Ведь стул, на котором я сижу, - он стоит не в партере театра, где ставят историко-революционную пьесу.

Ведь здесь - настоящий царский военный штаб через пятнадцать лет после полного разгрома и изгнания белых армий!"

Таковы вступительные такты репортажа М. Кольцова "В норе у зверя". Он создан и опубликован в 1932 году. Репортер проник в самое сердце эмигрантской контрреволюции под видом французского журналиста. И вот он ждет...

"Начальник первого отдела - генерал Павел Николаевич Шатилов.

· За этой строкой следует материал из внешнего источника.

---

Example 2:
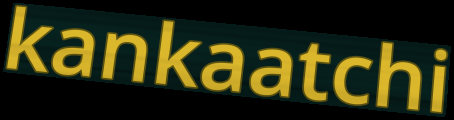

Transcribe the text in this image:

kankaatchi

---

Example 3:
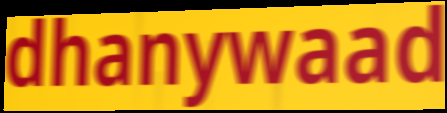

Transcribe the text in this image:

dhanywaad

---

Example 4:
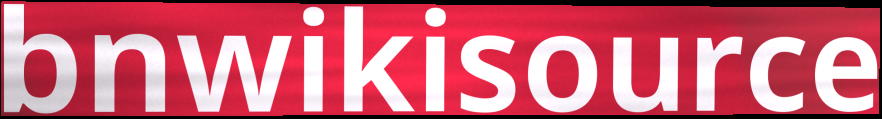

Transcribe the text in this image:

bnwikisource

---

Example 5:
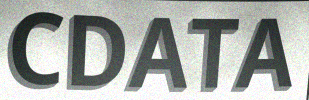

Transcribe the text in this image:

CDATA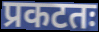
प्रकटतः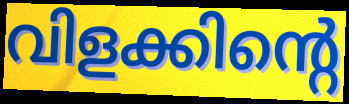
വിളക്കിന്റെ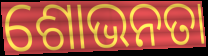
ଶୋଭନତା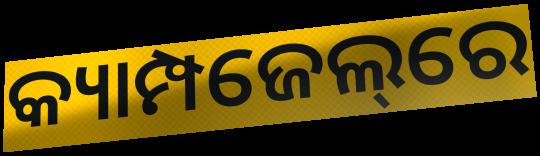
କ୍ୟାମ୍ପଜେଲ୍‌ରେ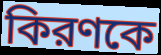
কিরণকে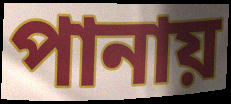
পানায়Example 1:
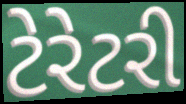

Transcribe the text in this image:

ટેરેટરી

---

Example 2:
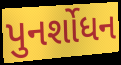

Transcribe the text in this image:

પુનર્શોધન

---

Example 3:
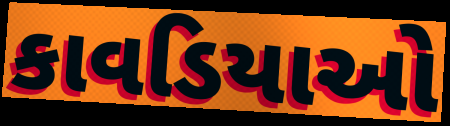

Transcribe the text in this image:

કાવડિયાઓ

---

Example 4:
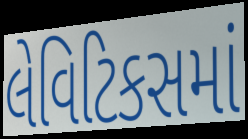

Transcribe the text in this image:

લેવિટિકસમાં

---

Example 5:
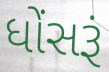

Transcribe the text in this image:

ધોંસરૂં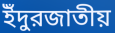
ইঁদুরজাতীয়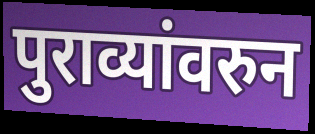
पुराव्यांवरुन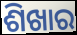
ଶିଖାରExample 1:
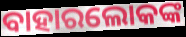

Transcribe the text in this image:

ବାହାରଲୋକଙ୍କ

Из боковой двери выходит еще не старый мужчина с длинной кавалерийской талией. Он оправляет на ходу пиджак. И предупредительно улыбается двум приподнявшимся со стульев французским журналистам".

Бесценна важность пристальных наблюдений советского журналиста за повадками притаившегося зверя, за обликом белоэмигрантского врага: "На стене у начальника шгаба русской белогвардейщины - маленькая карта Европы и большая карта Маньчжурии. На столе, поверх бумаг, пачка номеров московского журнала "Плановое хозяйство". Зверь, забившись в берлогу, все еще собирает силы к прыжку. Он не выпускает из глаз те места, в какие ему хотелось бы раньше всего вцепиться когтями и зубами...

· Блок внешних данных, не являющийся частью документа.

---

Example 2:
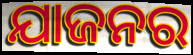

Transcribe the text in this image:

ଯାଜନର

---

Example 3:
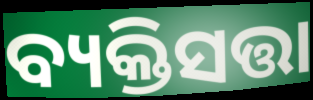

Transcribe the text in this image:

ବ୍ୟକ୍ତିସତ୍ତା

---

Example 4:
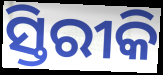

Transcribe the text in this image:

ସ୍ତିରୀକି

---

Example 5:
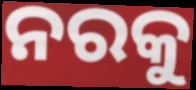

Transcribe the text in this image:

ନରକୁ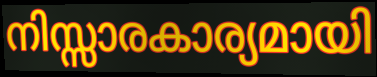
നിസ്സാരകാര്യമായിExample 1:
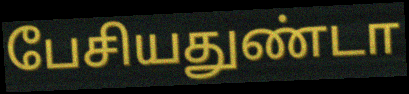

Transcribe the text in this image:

பேசியதுண்டா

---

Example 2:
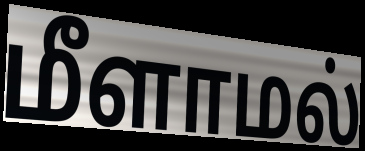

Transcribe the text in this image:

மீளாமல்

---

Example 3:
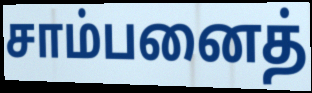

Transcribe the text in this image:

சாம்பனைத்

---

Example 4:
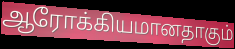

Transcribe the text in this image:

ஆரோக்கியமானதாகும்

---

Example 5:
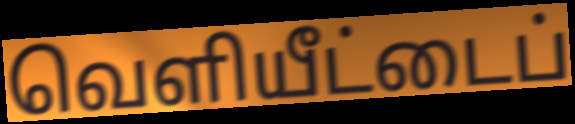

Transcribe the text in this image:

வெளியீட்டைப்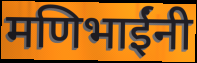
मणिभाईंनी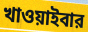
খাওয়াইবার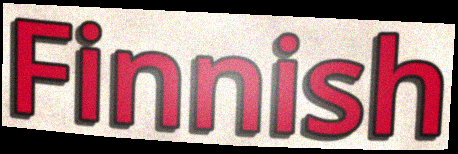
FinnishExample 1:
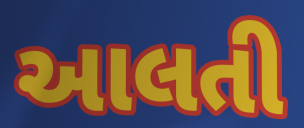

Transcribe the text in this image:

આલતી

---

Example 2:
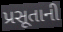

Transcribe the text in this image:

પ્રસૂતાની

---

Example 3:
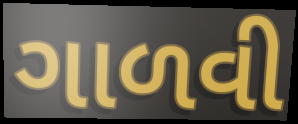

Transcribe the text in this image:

ગાળવી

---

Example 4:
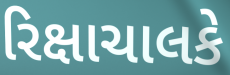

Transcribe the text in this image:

રિક્ષાચાલકે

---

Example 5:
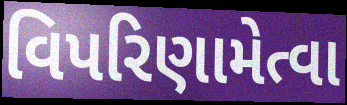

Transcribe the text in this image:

વિપરિણામેત્વા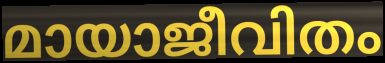
മായാജീവിതംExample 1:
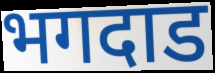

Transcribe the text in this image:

भगदाड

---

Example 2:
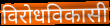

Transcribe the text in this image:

विरोधविकासी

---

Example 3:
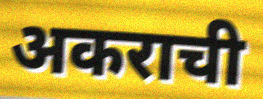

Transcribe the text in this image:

अकराची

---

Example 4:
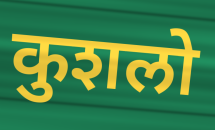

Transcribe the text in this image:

कुशलो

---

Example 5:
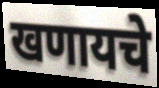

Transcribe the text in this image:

खणायचेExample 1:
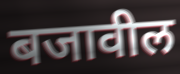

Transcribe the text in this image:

बजावील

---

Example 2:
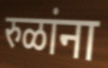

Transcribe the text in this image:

रुळांना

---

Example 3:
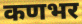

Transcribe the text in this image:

- ...Мои женераль, вы разрешите сделать снимок?

Он что-то кокетливо бормочет о плохом освещении комнаты. Но доволен, почти в восторге. Он уже видит себя, отпечатанного нежно-коричневой краской во всю страницу роскошного французского журнала. И предвкушает галантный текст: "Известный - ле селебр - русский генерал Поль Шатилофф, глава храбрых русских комбатантов во Франции..." Нет, милый, ты прогадал.

Это совсем из другой фильмы..."

Глава российской контрреволюции тридцатых годов прогадал в заигрывании с международной реакцией, в ставке на расширение своей популярности, как и глава португальской правой эмиграции семидесятых годов. Прогрессивные журналисты во все времена проявляли массу изобретательности и отваги, чтобы выставить на публичное осмеяние зловещие призраки прошлого.

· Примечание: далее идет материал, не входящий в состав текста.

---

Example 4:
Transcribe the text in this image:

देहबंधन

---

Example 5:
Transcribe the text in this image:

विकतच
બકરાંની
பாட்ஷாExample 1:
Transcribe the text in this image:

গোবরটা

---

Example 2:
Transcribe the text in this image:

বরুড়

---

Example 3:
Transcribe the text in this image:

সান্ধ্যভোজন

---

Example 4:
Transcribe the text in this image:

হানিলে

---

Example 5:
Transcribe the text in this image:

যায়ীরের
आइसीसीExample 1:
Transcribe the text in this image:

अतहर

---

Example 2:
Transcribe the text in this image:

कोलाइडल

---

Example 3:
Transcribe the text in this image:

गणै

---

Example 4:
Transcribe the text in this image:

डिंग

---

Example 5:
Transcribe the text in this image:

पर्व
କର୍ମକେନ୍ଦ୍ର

И напротив: создать всенародную поддержку, протянуть надежную руку дружбы борцам за свободу, узникам фашистских застенков.

Однажды с поезда, прибывшего в захолустный немецкий городок Зонненбург, знаменитый не парками или памятниками, а тюрьмой, сошел молодой респектабельный мужчина и уверенно направился к зданию тюрьмы.

Сейчас он пройдет через три двора, через караулы и контроли, минует вместе с надзирателем "целую систему безупречно белых и безупречно стальных решеток". Кто он? Зачем пожаловал сюда? Об этом он сам расскажет, когда уедет из Зонненбурга и покинет Германию. Но сейчас ему нужно не выдать себя, сдержаться, увидев заключенного Макса Гельца.